Dr. Brian Day is CEO of the Cambie Surgery Centre, which, along with a handful of patients, has spent more than a decade in court challenging the British Columbia Medicare Protection Act, which bans extra-billing and private insurance for medically necessary procedures.

They argued long wait times in B.C.’s publicly funded system amounted to a breach of the patients’ rights to life, liberty and security of the person under the Charter of Rights and Freedoms.

The Supreme Court of B.C. dismissed the constitutional challenge three years ago and the provincial Court of Appeal upheld the ruling last year. On Thursday, the Supreme Court of Canada said it would not hear an appeal.

Day said in a statement that Canada needs to bring its system in line with other better-performing publicly funded systems in the world with complementary health care available through legal private insurance.

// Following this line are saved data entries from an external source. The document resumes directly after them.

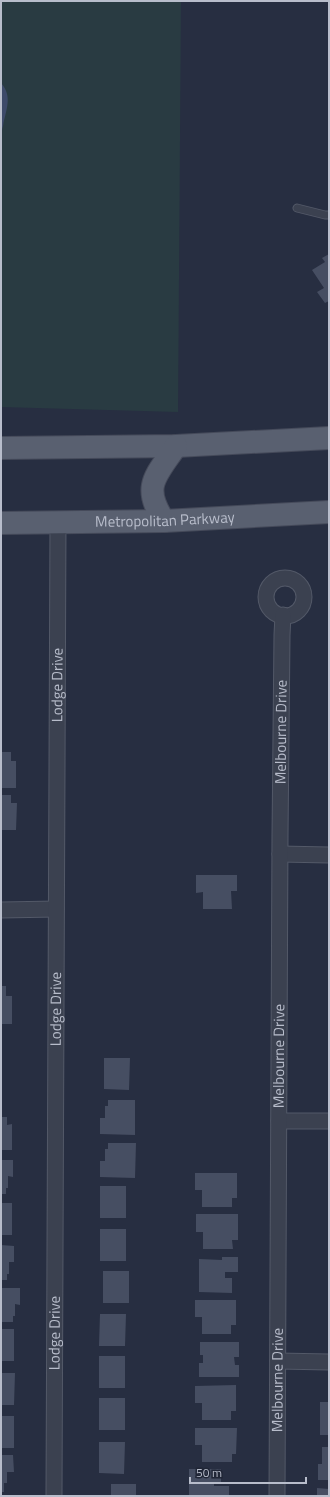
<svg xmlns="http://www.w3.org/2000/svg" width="330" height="1497" viewBox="0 0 330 1497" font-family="'Titillium Web',sans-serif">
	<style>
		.green { fill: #293b42 }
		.water { fill: #3d4a69 }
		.building { fill: #464e62 }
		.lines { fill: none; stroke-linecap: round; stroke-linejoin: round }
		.service-casing { stroke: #535968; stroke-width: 9 }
		.minor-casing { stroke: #535968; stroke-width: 17 }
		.primary-casing { stroke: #454a5a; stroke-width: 24 }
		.service { stroke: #3b4150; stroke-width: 7 }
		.minor { stroke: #3b4150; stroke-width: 15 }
		.primary { stroke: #596070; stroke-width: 22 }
		.labels { text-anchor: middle; stroke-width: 3.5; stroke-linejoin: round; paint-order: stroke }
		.street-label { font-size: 15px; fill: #b8bdcb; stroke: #202636 }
	</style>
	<rect width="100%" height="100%" fill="#272e41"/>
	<path class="green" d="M1 1H181L178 412 1 407Z"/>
	<path class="water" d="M1 83C13 96 6 110 3 126 1 132 2 139 1 145Z"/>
	<path class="building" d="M329 254V301L325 303 317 292 324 288 312 270 325 262 322 258Z
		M1 752H11V761H16V788H1Z
		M1 795H11V803H17L16 830H1Z
		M196 875H237V891H231L232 909H203V892L196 893Z
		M1 986H6V996H12V1024H1Z
		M104 1058H130L129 1090 104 1089Z
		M108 1100H135V1135L100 1134V1118H105V1106H108Z
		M1 1117H7V1125L12 1124V1150H1Z
		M108 1143H136L135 1178 100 1177V1161H105V1149H108Z
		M1 1160H13V1177L8 1176V1188H6V1194H1Z
		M195 1173H237V1198H232V1207H202V1190H195Z
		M100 1186H126V1218H100Z
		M1 1203H12V1235H1Z
		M196 1214H238V1240H232L233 1249H203V1232H196Z
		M100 1229H126V1261H100Z
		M1 1245 14 1246V1262H9V1274H7V1280H1Z
		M222 1257H238V1272H225V1278H232V1293L199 1292V1259L222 1260Z
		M103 1271H129V1303H103Z
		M1 1288H20V1305L15 1304V1316H13V1322H1Z
		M195 1300H236V1325H231V1334H202V1317H195Z
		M100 1314H126L125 1346H99Z
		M1 1329H14V1361H1Z
		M200 1342H239V1357H234L235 1365H239V1377H199V1363H203V1355H200Z
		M99 1356H125V1388H99Z
		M1 1373H15L14 1405H1Z
		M236 1385V1411H231V1420H202V1403H195V1386Z
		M99 1398H125V1430H99Z
		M320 1402H329V1435H320Z
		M1 1416H14V1448H1Z
		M195 1428H237L236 1454H232V1462H202V1445H195Z
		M99 1442H125L124 1474 99 1473Z
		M322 1447H329V1480H318V1464H322Z
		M1 1455H13L14 1472H7V1483H4V1492H1Z
		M189 1469H221V1482H214V1486H229V1496H189Z
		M111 1484H136V1496H111Z
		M317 1488 329 1489V1496H317Z"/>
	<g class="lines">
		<defs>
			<path id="service" d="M297 208 325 215H329"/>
			<g id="minor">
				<circle cx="285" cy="597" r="19"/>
				<path d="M280 854 329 855"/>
				<path d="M1 910 56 909"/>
				<path d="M279 1121H329"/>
				<path d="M278 1361 329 1362"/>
				<path id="s1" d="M54 1496 58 522"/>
				<path id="s2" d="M277 1496 280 836 282 635 283 615"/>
			</g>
			<g id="primary">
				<path d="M1 448 176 446 329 438"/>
				<path d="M164 521C141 486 156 476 176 446"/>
				<path id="s3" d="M1 523 164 521 329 512"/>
			</g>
		</defs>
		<use href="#service" class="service-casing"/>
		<use href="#minor" class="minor-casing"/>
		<use href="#primary" class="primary-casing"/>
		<use href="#service" class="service"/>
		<use href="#minor" class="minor"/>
		<use href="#primary" class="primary"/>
	</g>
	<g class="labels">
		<g class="street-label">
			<text dy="5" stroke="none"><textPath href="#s3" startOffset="164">Metropolitan Parkway</textPath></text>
			<text dy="5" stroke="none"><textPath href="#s1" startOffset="811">Lodge Drive</textPath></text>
			<text dy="5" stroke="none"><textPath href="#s2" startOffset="764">Melbourne Drive</textPath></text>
			<text dy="5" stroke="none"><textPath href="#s1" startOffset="487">Lodge Drive</textPath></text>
			<text dy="5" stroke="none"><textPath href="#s2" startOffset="440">Melbourne Drive</textPath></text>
			<text dy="5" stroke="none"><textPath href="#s1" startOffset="163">Lodge Drive</textPath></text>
			<text dy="5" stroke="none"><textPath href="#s2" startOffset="116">Melbourne Drive</textPath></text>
		</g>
	</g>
	<rect width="330" height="1497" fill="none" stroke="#b8bdcb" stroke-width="4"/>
	<path d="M190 1477v6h116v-6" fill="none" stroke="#b8bdcb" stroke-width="2"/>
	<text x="196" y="1477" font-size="12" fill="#b8bdcb" stroke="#202636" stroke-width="3" paint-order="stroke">50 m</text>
</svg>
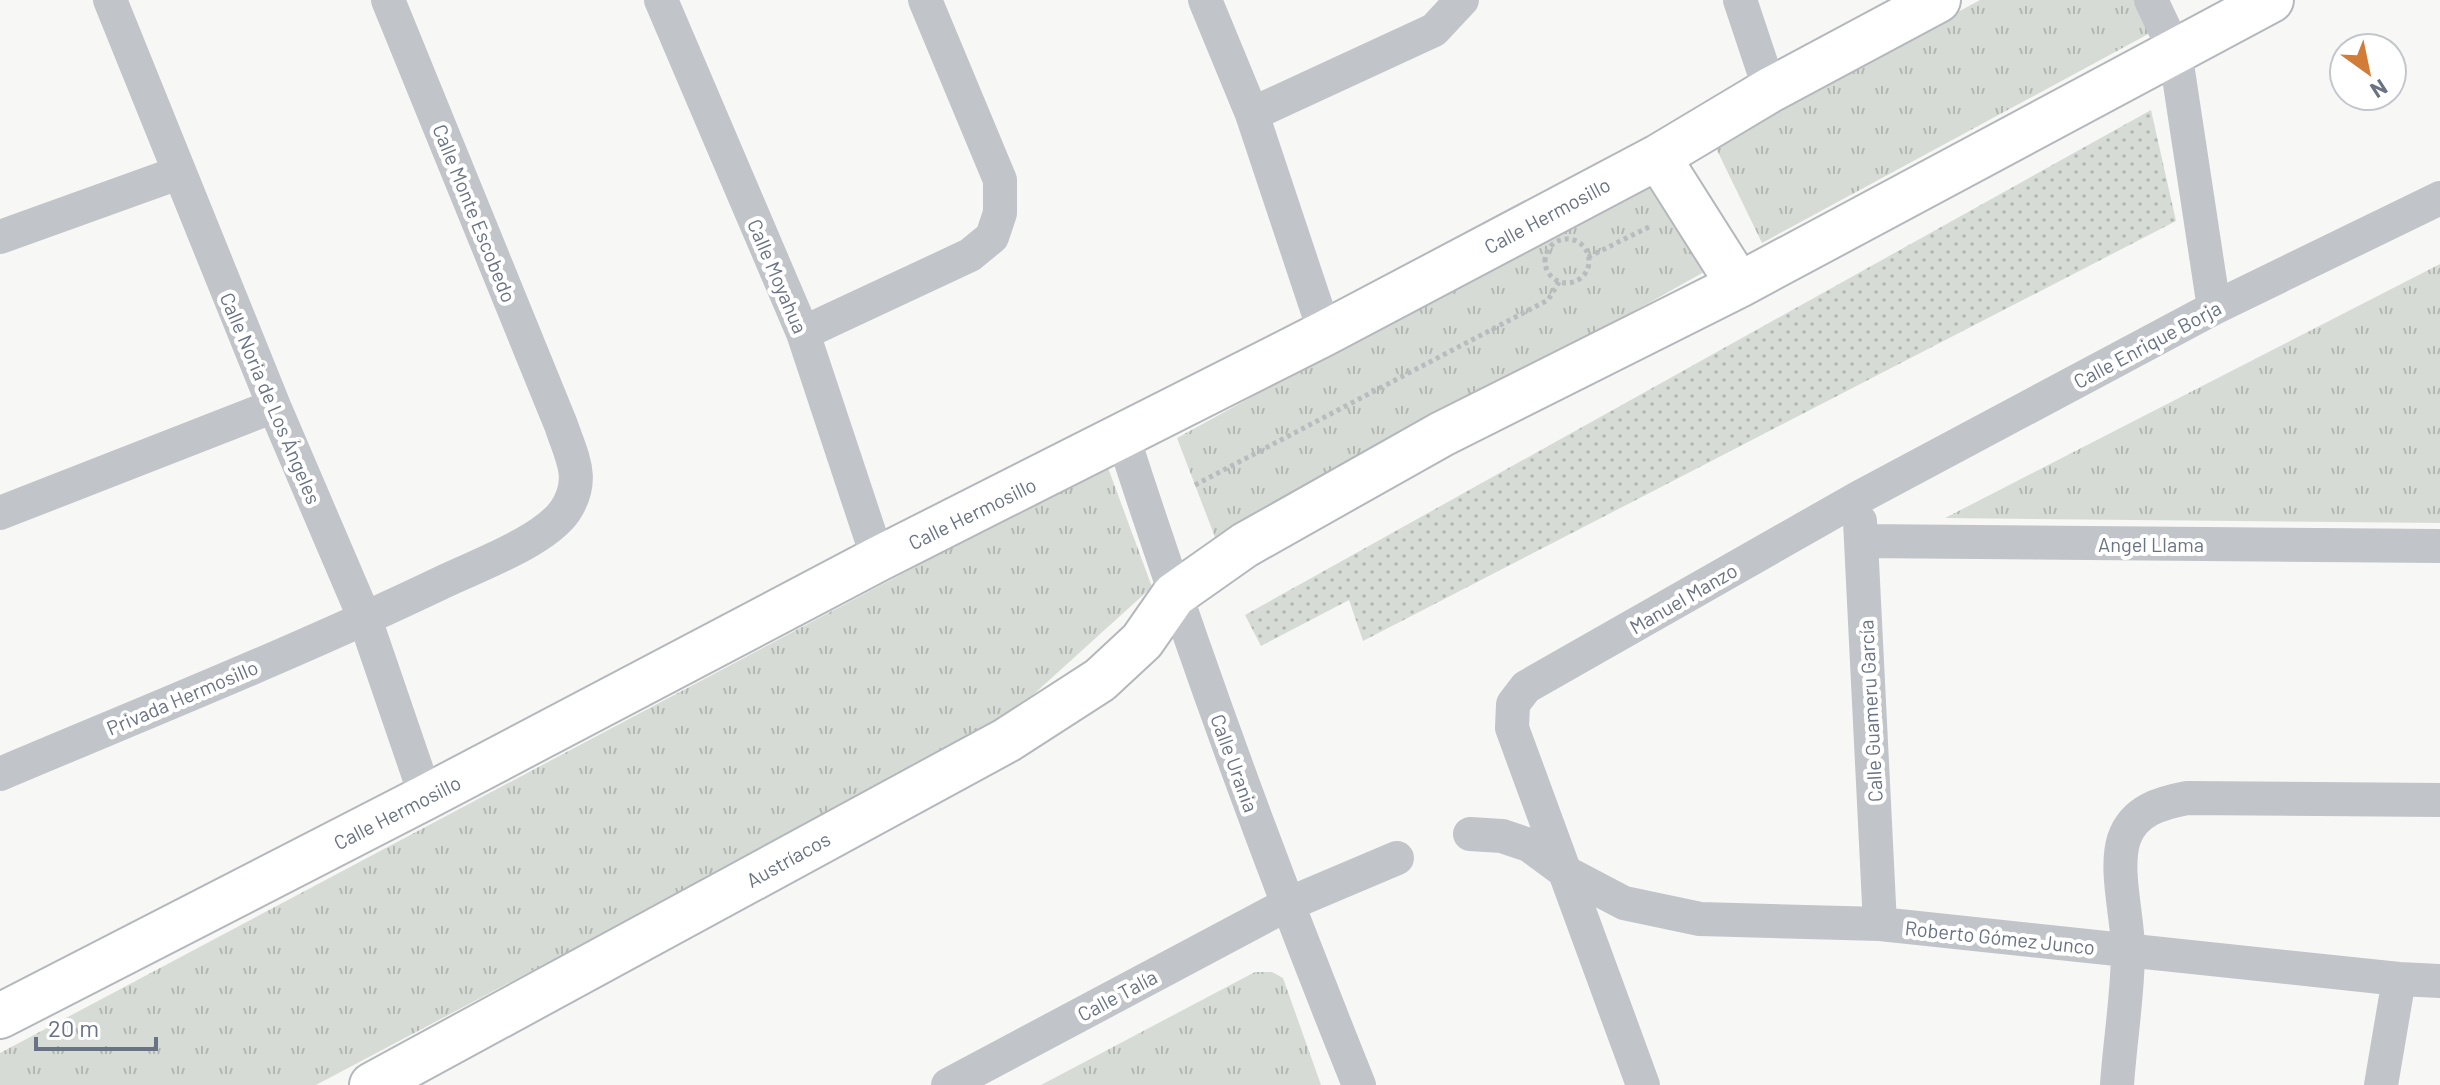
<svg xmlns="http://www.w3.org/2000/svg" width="2440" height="1085" viewBox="0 0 2440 1085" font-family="Barlow,sans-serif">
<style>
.grass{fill:url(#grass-dots)}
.park{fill:url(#park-tufts)}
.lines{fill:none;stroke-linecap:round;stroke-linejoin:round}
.secondary-casing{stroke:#b4b7bc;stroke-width:48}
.path{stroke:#b9bbbe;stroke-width:5;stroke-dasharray:4 4;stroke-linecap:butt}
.street{stroke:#c1c4c8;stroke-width:34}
.secondary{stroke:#fff;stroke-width:44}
.labels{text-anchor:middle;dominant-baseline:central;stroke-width:8;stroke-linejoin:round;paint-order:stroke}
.street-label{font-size:20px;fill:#697383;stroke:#fff}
</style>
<defs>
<pattern id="grass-dots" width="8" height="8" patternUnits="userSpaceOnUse" patternTransform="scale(2)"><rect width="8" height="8" fill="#d6dcd5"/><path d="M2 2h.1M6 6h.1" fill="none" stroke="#b2b7b2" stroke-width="1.8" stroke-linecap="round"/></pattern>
<pattern id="park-tufts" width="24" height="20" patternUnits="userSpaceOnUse" patternTransform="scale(2)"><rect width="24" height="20" fill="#d6dcd5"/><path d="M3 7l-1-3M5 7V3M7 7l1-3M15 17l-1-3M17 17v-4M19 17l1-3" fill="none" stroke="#b2b7b2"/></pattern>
</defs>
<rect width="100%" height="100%" fill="#f7f7f5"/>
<path class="grass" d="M2151,110L2176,221L1363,641L1349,600L1261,646L1245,615Z"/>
<path class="park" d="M1980,0H2135L2152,32L1762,243L1714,144Z
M1656,175L1704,272L1218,545L1177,438Z
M2440,264V523L1945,518Z
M1107,465L1152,587L1004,721L316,1085H0V1053Z
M1255,972H1272L1283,978L1321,1085H1041Z"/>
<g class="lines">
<g class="secondary-casing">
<path id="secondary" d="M1658,157L1739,285
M0,1016L426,797L878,559L1325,333L1658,157L1770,90L1938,0
M372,1085L1007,740L1100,680L1142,641L1174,595L1245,545L1442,434L1739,285L2271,0"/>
</g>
<path class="path" d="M1545 261a22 22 0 1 1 44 0a22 22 0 1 1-44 0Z
M1588,257L1651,226
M1195,485L1548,300L1559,282"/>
<path class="street" d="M110,0L274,406L365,619L426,797
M661,0L803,333L878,559
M1205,0L1252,114L1325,333
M1740,0L1770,90
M2151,0L2175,51L2214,308
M1252,114L1434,30L1462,0
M0,237L178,173
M803,333L970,255L992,237L1000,213V180L925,0
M1123,437C1194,656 1273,872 1359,1085
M0,513L274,406
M1860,521L1880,924
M1862,541L2440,546
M0,774C149,711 299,651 445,581C479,565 544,541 565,511C586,479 572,458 561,425L388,0
M1470,834L1502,836L1529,845L1567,873L1624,903L1700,919L1880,924L2399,979L2440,981
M948,1085L1286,905L1397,858
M1643,1085L1512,728L1513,704L1526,687L1858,498L2214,308L2440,198
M2117,1085C2120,1040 2128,994 2128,950C2128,917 2114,870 2124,839C2134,810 2161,803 2187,798L2440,800
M2381,1085L2399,979"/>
<use href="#secondary" class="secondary"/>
</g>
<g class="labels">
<g class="street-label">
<text transform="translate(475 213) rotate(68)">Calle Monte Escobedo</text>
<text transform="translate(1547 215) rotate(-28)">Calle Hermosillo</text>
<text transform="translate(778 276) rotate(67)">Calle Moyahua</text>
<text transform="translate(2147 344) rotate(-28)">Calle Enrique Borja</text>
<text transform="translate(271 398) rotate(67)">Calle Noria de Los Ángeles</text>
<text transform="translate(972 513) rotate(-26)">Calle Hermosillo</text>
<text x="2151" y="544">Angel Llama</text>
<text transform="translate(1683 598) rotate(-30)">Manuel Manzo</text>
<text transform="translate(182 697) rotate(-23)">Privada Hermosillo</text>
<text transform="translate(1870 711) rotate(-93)">Calle Guameru García</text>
<text transform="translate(1235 763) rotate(70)">Calle Urania</text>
<text transform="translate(397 812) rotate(-27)">Calle Hermosillo</text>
<text transform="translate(788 859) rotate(-29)">Austríacos</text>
<text transform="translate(2000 937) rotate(6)">Roberto Gómez Junco</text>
<text transform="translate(1117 995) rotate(-28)">Calle Talía</text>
</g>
</g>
<g transform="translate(2368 72) rotate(147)"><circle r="38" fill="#ffffff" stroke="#c3c7cd" stroke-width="2"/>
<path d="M0-6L14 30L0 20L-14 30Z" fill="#d27c3a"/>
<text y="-12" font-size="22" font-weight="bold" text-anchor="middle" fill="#697383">N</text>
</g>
<path d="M36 1037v12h120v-12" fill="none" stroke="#697383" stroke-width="4"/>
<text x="48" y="1037" font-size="24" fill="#697383" stroke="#ffffff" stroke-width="6" paint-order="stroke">20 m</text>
</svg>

“As a result of the Supreme Court’s failure to even consider the rights of Canadians suffering on wait-lists, Canadians, such as the patient plaintiffs in our case who suffered such outcomes as permanent paralysis and death as they waited for care and justice, are being denied access to both,” he said.

“It’s now clear to all that medically unacceptable wait times have become forcibly embedded and represent government policy in the publicly funded medicare system. The courts have endorsed this approach.”

The Supreme Court of Canada does not release reasons for why it chooses not to hear cases. In 2022, only seven per cent of the cases that applied for an appeal were granted one.

Justice John Steeves said in the original B.C. Supreme Court ruling that while long waits for care might increase the risk to some patients, the provisions were justified by the overall objective of supporting a system where access to health care is based on need, not the ability to pay.

B.C. Health Minister Adrian Dix said in a statement that the high court ruling shows strong support for universal health care and the Medical Protection Act, which the provincial government is committed to upholding.

“In 2018, we strengthened the act to include new protections for patients to prevent extra-billing, clarified the rules for medical practitioners and established consequences for those who break the rules,” the statement said.

Strengthening the act allows the government to “act decisively” against violators, Dix said, and ensures “the best interests of patients are prioritized and safeguarded.”

The province is also moving to cut wait times, despite the upheavals caused by the COVID-19 pandemic, said Dix.

Ninety-nine per cent of patients whose services were postponed during the pandemic have now had their procedures, the statement said.

The statement says B.C. now ranks “first nationally for the percentage of patients meeting clinical benchmarks for cataract surgeries and second for both hip and knee replacements.”